━━━ RECORD SET ━━━

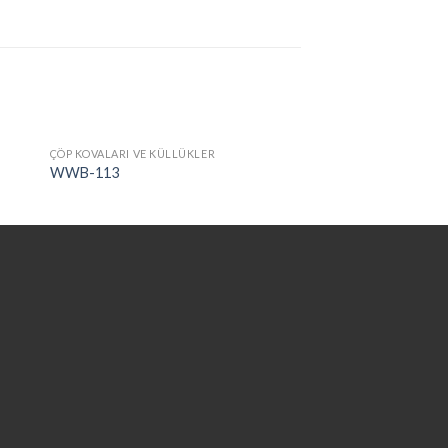
ÇÖP KOVALARI VE KÜLLÜKLER
WWB-113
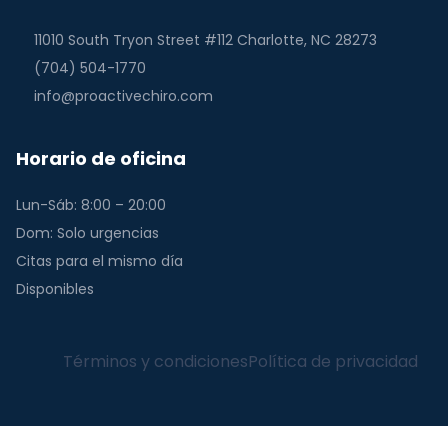
11010 South Tryon Street #112 Charlotte, NC 28273
(704) 504-1770
info@proactivechiro.com
Horario de oficina
Lun-Sáb: 8:00 – 20:00
Dom: Solo urgencias
Citas para el mismo día
Disponibles
Términos y condiciones
Política de privacidad
English
(
Inglés
)
Español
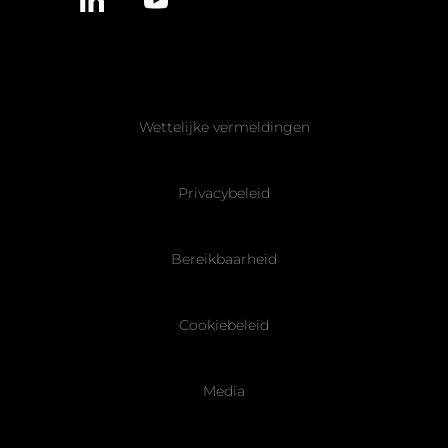
Pied
Wettelijke vermeldingen
de
page
Privacybeleid
Bereikbaarheid
Cookiebeleid
Media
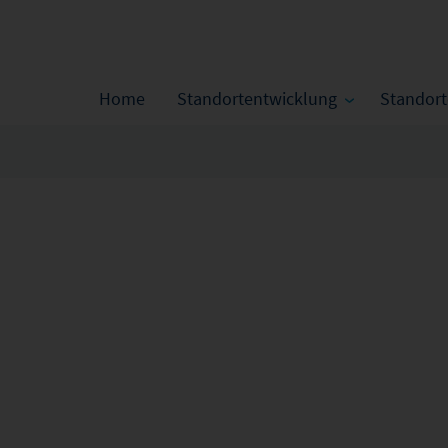
Home
Standortentwicklung
Standor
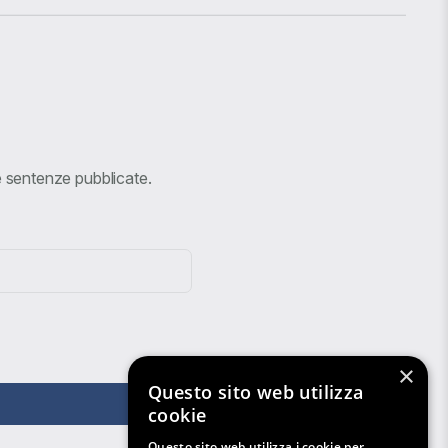
ve sentenze pubblicate.
×
Questo sito web utilizza
cookie
Questo sito web utilizza i cookie per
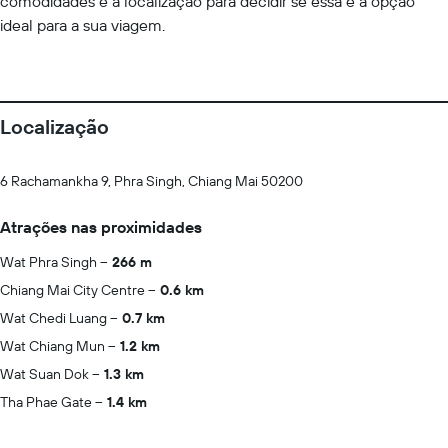
comodidades e a localização para decidir se essa é a opção
ideal para a sua viagem.
Localização
6 Rachamankha 9, Phra Singh, Chiang Mai 50200
Atrações nas proximidades
Wat Phra Singh
266 m
Chiang Mai City Centre
0.6 km
Wat Chedi Luang
0.7 km
Wat Chiang Mun
1.2 km
Wat Suan Dok
1.3 km
Tha Phae Gate
1.4 km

━━━

• _EXERCISE GOAL_: Which lines above include the word "para"? Show each one.

• _REPLY_:
Citas para el mismo día
comodidades e a localização para decidir se essa é a opção
ideal para a sua viagem.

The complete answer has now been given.